Znowu w Kielcach. I właściwie nie ma w tym skargi, bo generalnie polubiłem to miejsce. Tyle, że takie wyjazdy sprawiają, że robią się dodatkowe zaległości. Staram się jednak, aby to nie były zaległości w treningach. Wprawdzie w środę rano miąłem się poderwać o 5:30, aby pobiegać ale zmęczenie było silniejsze – potrzebowałem snu i odpoczynku. Na trening wyszedłem więc wieczorem, po 20:00. Trasę sprawdziłem na mapie, więc wydawało się wszystko w porządku.

Niestety już pod koniec drugiego kilometra zaczęło się robić krucho – lat gęsty (mimo jesieni), brak księżyca i droga, która z asfaltówki przemieniała się w piaszczystą i nierówną. Bardzo szybko więc zrozumiałem, że brak czołówki to jeden z poważniejszych problemów mojego treningu. Wydawało mi się jednak, że jest już za późno na powrót i powinienem dać radę przyświecać sobie iPhone’em. Przełączyłem więc go na tryb najjaśniejszy i wyświecałem swoją drogę pod nogami. Trzeba przyznać, że ilość światła jakie daje ten wyświetlacz jest imponująca. Nie mogłem jednak nic dobrego powiedzieć o baterii. Około 3 km (bo telefon zdążył mi jeszcze powiedzieć, że przebiegłem 3km) przy baterii na poziomie 75% wyłączył się bez ostrzeżenia.

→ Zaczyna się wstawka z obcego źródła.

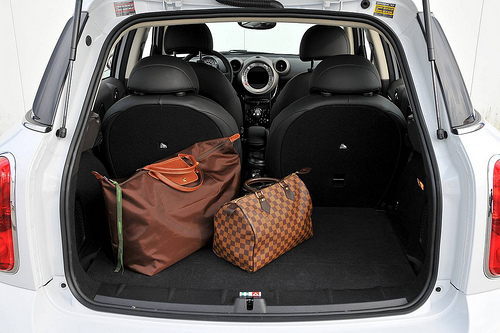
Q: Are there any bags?
A: Yes, there is a bag.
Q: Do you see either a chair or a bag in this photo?
A: Yes, there is a bag.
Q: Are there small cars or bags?
A: Yes, there is a small bag.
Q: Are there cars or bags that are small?
A: Yes, the bag is small.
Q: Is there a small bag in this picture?
A: Yes, there is a small bag.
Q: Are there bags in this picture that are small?
A: Yes, there is a bag that is small.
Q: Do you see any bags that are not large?
A: Yes, there is a small bag.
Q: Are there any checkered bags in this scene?
A: Yes, there is a checkered bag.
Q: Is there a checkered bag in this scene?
A: Yes, there is a checkered bag.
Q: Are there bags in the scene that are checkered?
A: Yes, there is a checkered bag.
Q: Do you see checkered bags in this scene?
A: Yes, there is a checkered bag.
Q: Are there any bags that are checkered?
A: Yes, there is a bag that is checkered.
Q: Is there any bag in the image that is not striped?
A: Yes, there is a checkered bag.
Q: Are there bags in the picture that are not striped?
A: Yes, there is a checkered bag.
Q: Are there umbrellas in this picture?
A: No, there are no umbrellas.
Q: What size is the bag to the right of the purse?
A: The bag is small.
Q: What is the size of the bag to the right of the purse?
A: The bag is small.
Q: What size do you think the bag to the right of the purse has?
A: The bag has small size.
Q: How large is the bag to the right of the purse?
A: The bag is small.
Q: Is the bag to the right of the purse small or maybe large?
A: The bag is small.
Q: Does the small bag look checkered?
A: Yes, the bag is checkered.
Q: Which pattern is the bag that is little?
A: The bag is checkered.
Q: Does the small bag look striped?
A: No, the bag is checkered.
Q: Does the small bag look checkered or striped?
A: The bag is checkered.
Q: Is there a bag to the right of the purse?
A: Yes, there is a bag to the right of the purse.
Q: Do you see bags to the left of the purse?
A: No, the bag is to the right of the purse.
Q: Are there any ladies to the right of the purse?
A: No, there is a bag to the right of the purse.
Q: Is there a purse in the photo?
A: Yes, there is a purse.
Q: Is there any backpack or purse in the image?
A: Yes, there is a purse.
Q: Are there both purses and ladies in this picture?
A: No, there is a purse but no ladies.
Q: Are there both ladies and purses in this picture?
A: No, there is a purse but no ladies.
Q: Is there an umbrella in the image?
A: No, there are no umbrellas.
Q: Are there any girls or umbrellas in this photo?
A: No, there are no umbrellas or girls.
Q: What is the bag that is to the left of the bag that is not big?
A: The bag is a purse.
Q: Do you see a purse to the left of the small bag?
A: Yes, there is a purse to the left of the bag.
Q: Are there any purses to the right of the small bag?
A: No, the purse is to the left of the bag.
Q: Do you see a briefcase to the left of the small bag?
A: No, there is a purse to the left of the bag.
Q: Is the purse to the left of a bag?
A: Yes, the purse is to the left of a bag.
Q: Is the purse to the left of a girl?
A: No, the purse is to the left of a bag.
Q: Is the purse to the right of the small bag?
A: No, the purse is to the left of the bag.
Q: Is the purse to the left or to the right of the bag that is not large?
A: The purse is to the left of the bag.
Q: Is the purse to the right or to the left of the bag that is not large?
A: The purse is to the left of the bag.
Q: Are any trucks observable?
A: No, there are no trucks.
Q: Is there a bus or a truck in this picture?
A: No, there are no trucks or buses.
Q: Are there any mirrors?
A: Yes, there is a mirror.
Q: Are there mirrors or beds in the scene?
A: Yes, there is a mirror.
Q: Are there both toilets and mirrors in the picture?
A: No, there is a mirror but no toilets.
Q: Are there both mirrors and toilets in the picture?
A: No, there is a mirror but no toilets.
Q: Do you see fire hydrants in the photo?
A: No, there are no fire hydrants.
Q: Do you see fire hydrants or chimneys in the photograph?
A: No, there are no fire hydrants or chimneys.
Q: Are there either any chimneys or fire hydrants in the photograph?
A: No, there are no fire hydrants or chimneys.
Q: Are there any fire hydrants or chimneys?
A: No, there are no fire hydrants or chimneys.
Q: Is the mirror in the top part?
A: Yes, the mirror is in the top of the image.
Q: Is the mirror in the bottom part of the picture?
A: No, the mirror is in the top of the image.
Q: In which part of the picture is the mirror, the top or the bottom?
A: The mirror is in the top of the image.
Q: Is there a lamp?
A: No, there are no lamps.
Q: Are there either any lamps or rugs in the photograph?
A: No, there are no lamps or rugs.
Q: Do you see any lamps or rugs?
A: No, there are no lamps or rugs.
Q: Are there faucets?
A: No, there are no faucets.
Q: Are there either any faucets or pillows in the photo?
A: No, there are no faucets or pillows.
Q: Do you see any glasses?
A: No, there are no glasses.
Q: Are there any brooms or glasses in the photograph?
A: No, there are no glasses or brooms.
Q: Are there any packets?
A: No, there are no packets.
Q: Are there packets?
A: No, there are no packets.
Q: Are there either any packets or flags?
A: No, there are no packets or flags.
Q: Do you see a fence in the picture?
A: No, there are no fences.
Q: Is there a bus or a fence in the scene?
A: No, there are no fences or buses.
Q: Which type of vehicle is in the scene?
A: The vehicle is a car.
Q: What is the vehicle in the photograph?
A: The vehicle is a car.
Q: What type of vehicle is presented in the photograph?
A: The vehicle is a car.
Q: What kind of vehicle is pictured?
A: The vehicle is a car.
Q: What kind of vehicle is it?
A: The vehicle is a car.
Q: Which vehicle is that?
A: That is a car.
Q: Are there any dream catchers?
A: No, there are no dream catchers.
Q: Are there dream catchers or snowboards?
A: No, there are no dream catchers or snowboards.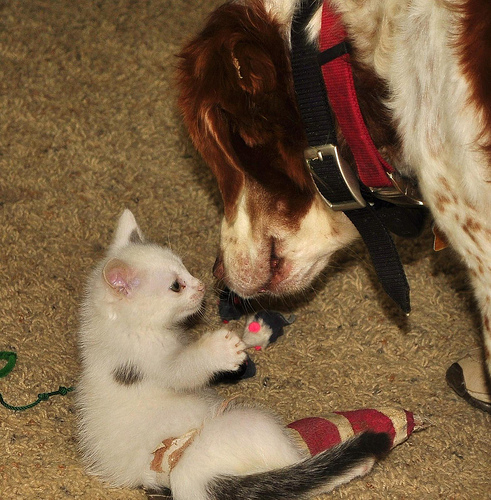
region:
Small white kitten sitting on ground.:
[85, 248, 225, 458]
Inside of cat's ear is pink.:
[111, 271, 134, 287]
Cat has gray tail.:
[238, 440, 350, 495]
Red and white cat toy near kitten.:
[289, 397, 413, 462]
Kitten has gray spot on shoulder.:
[95, 349, 166, 398]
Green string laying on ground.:
[8, 354, 59, 412]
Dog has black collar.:
[352, 205, 392, 281]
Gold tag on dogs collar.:
[419, 217, 452, 259]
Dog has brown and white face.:
[207, 166, 326, 274]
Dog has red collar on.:
[318, 76, 381, 190]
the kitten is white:
[44, 191, 356, 486]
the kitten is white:
[69, 238, 276, 449]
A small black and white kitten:
[59, 242, 387, 498]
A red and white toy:
[260, 396, 456, 487]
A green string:
[1, 349, 90, 444]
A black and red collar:
[278, 8, 456, 264]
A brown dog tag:
[416, 215, 472, 249]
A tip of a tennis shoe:
[427, 343, 489, 420]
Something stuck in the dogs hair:
[196, 39, 275, 111]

Ciemność, która mnie ogarnęła już nie była tak miła a droga była już mocno piaszczysta. Przekonany, że to błąd aplikacji, włączyłem iPhone’a jeszcze raz. Niestety chwilę po „zalogowaniu” znowu się wyłączył. Czyli bateria po dwóch latach użytkowania niestety ma już swoją „wartość”. Czyli dobry kilometr biegłem zupełnie po ciemku, potykając się o korzenie, piasek, gałązki i doły/zaniżenia – modliłem się aby jeszcze nogi nie skręcić, bo to już byłaby kompletna porażka.

Trzeba było to jakoś przetrwać. Co gorsze: przez baterię iPhona, straciłem też możliwość podglądu mapy, więc biegłem już na wyczucie (nawet nie na pamięć!). Gdy dobiegłem do ulicy Biesak byłem przekonany, że już mam z górki – widoczne światła przy ulicy dawały w końcu super oświetlenie i nie wymagały dodatkowej latarki.

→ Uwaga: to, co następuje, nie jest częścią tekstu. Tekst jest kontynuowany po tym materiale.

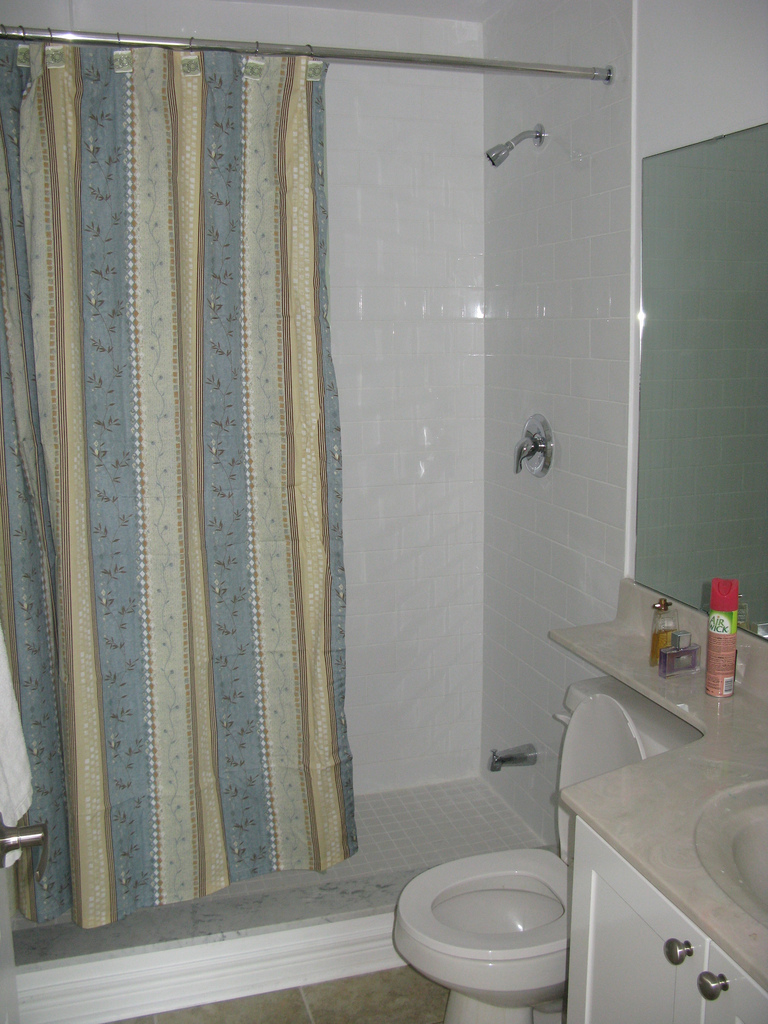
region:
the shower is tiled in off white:
[8, 10, 621, 910]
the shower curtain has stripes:
[6, 22, 359, 924]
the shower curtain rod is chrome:
[6, 20, 620, 92]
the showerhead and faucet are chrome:
[482, 118, 550, 175]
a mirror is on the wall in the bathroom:
[642, 121, 767, 649]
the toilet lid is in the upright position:
[553, 693, 650, 891]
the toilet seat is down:
[399, 845, 570, 965]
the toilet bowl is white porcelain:
[394, 888, 569, 1022]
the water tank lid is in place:
[562, 669, 699, 764]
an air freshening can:
[703, 577, 740, 699]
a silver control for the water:
[516, 416, 554, 480]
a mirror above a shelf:
[633, 121, 766, 646]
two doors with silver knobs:
[564, 815, 766, 1022]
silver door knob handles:
[0, 815, 50, 881]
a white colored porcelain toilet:
[391, 670, 697, 1019]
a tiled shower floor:
[166, 776, 550, 905]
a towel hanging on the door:
[1, 629, 40, 836]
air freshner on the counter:
[697, 564, 750, 702]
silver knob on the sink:
[664, 926, 726, 1002]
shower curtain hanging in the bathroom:
[0, 15, 347, 901]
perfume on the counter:
[643, 587, 681, 682]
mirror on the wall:
[613, 132, 766, 655]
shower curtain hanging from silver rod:
[0, 23, 628, 931]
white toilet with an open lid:
[391, 679, 700, 1021]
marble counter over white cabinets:
[542, 574, 766, 1022]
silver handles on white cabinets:
[560, 812, 767, 1022]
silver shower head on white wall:
[476, 3, 640, 840]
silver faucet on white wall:
[477, 0, 641, 870]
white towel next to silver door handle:
[0, 630, 51, 890]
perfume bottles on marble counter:
[544, 578, 765, 981]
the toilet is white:
[387, 715, 636, 1011]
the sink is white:
[706, 782, 766, 926]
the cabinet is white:
[560, 807, 737, 1020]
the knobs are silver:
[661, 938, 722, 996]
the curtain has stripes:
[0, 47, 373, 878]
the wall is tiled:
[1, 2, 634, 818]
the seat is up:
[384, 691, 647, 1013]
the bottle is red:
[711, 573, 736, 702]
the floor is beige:
[126, 969, 450, 1020]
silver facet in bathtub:
[469, 733, 560, 785]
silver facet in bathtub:
[460, 730, 538, 794]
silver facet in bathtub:
[468, 736, 550, 788]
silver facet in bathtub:
[457, 730, 551, 796]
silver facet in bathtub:
[461, 730, 546, 798]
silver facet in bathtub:
[475, 730, 551, 789]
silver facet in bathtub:
[470, 728, 551, 790]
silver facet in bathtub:
[468, 726, 556, 792]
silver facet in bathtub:
[476, 728, 557, 789]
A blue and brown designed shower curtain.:
[7, 30, 336, 901]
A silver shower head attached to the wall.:
[480, 117, 551, 172]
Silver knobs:
[659, 938, 745, 1004]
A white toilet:
[388, 681, 697, 1018]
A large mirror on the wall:
[630, 126, 766, 635]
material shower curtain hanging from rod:
[2, 41, 362, 931]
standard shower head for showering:
[485, 123, 548, 173]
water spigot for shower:
[479, 741, 541, 777]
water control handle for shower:
[510, 409, 559, 484]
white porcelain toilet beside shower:
[389, 668, 708, 1022]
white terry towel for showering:
[0, 617, 38, 829]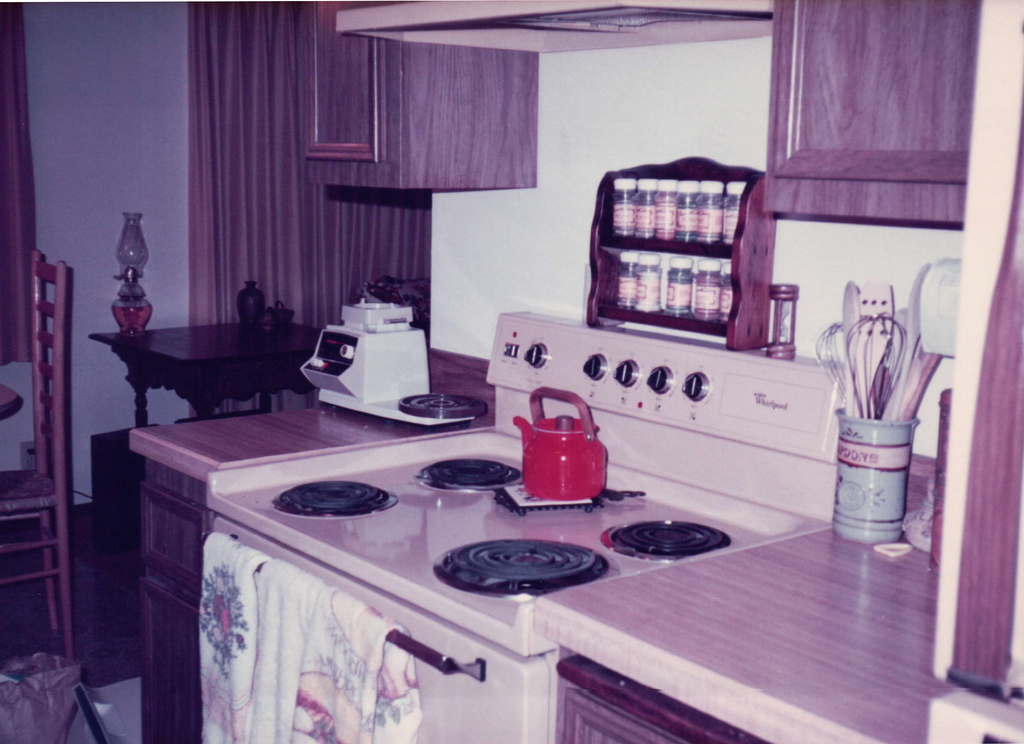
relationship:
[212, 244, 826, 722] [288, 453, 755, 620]
oven with burners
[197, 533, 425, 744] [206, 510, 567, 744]
cloths hanging on oven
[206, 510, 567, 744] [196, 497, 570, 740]
oven of oven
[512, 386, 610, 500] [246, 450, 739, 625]
kettle over stove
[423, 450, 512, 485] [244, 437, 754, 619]
burner on stove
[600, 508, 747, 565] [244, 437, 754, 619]
burner on stove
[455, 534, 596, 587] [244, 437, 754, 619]
burner on stove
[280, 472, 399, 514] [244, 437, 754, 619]
burner on stove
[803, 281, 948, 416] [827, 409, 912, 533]
utensils in can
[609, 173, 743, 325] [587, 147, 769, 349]
spices on rack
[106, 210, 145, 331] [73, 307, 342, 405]
lamp over table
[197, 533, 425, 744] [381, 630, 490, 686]
cloths on handle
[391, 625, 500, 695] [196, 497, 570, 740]
handle of oven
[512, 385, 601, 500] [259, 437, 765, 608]
kettle on stove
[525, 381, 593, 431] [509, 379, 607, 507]
handle of kettle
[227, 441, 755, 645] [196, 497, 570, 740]
stove above oven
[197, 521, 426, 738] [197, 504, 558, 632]
cloths on oven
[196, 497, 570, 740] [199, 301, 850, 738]
oven under stove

Nie ubiegłem jednak nawet 400 metrów, gdy napotkałem watahę 4-5 psów – trudno było ich doliczyć bo starałem się je ominąć drugą stroną ulicy. Gdy je zobaczyłem natychmiast ubezpieczyłem się w zestaw kamyków (troszkę większych, wyrwanych z szutrówki) i przeszedłem do marszu aby ich nie sprowokować. Walka z tak dużą ilością psów była raczej skazana na klęskę, a wracać swoją poprzednią trasą przez ciemny las nie była dla mnie opcją. Jeden nawet miał ochotę ruszyć w moim kierunku, ale gdy zobaczył, że się schylam (niby sięgając po kamień), zmienił kierunek swojej wycieczki poszedł precz.
Z kamieniami biegłem jeszcze przez dobrych kilka kilometrów – wolałem być zabezpieczone na wypadek innych przybłęd – na szczęście do samego hotelu miałem już spokój…


20 listopada 2011

Wybieganie i rowerowanie

Tydzień ciężki i pracowity, a właściwie ciężki, bo pracowity :) Przez to wszystko nawet nie bardzo było czasu i możliwości aby pobiegać. Weekend jednak nie chciałem odpuścić. Sobota była więc pod znakiem wybiegania. Dyszka w bardzo powolnym tempie dała mi ponad godzinę treningu. Już po zmierzchu więc o wolności biegania trudno mówić, za to śmiesznie wygląda trasa biegania:



Dziś natomiast miałem zaplanowane oddanie auta do mechanika – jedyne 60km ode mnie. Powrót oczywiście rowerem – trening musi być i najlepiej solidny. Tak też było. Tym razem wsparłem się jednak moim wiernym kibicem. Odpaliłem aplikację endomondo i on dzięki temu mógł widzieć mnie niemal on-line, gdzie jestem i jak jadę. Dzięki temu przeprowadził mnie przez tereny, których do końca nie znałem (już oczywiście telefonicznie). Z trasy wynika, że troszkę nakręciłem, ale dzięki temu trasa była czystą przyjemnością.
Pogoda dopisała – nawet słońce świeciło, cieplutko jak na tę porę roku. Przynajmniej do chwili słońce świeciło i nie znalazłem się w okolicach Wisły – tam już było chłodno i wilgotno. Końcówkę trasy więc raczej zmarzłem, pomimo dość mocnej jazdy. Najgorzej palce od nóg – niby wybrałem ciepłe skarpety ale i tak buty okazały się za słabe – mało ciepłe.
W domu więc szybko się wykąpałem, zjadłem i od razu z kocykiem do najbliższego kaloryfera – tak spędziliśmy ponad godzinę w objęciach :) Gdy się oderwałem, ciągle przygotowywałem sobie coś gorącego dopicia…
Ostatecznie jestem bardzo zadowolony – długa trasa, dobre tempo, i doskonale zmęczony – tak właśnie miało być. Mogło być jedno więcej przygód, ale może następnym razem coś się wymyśli :)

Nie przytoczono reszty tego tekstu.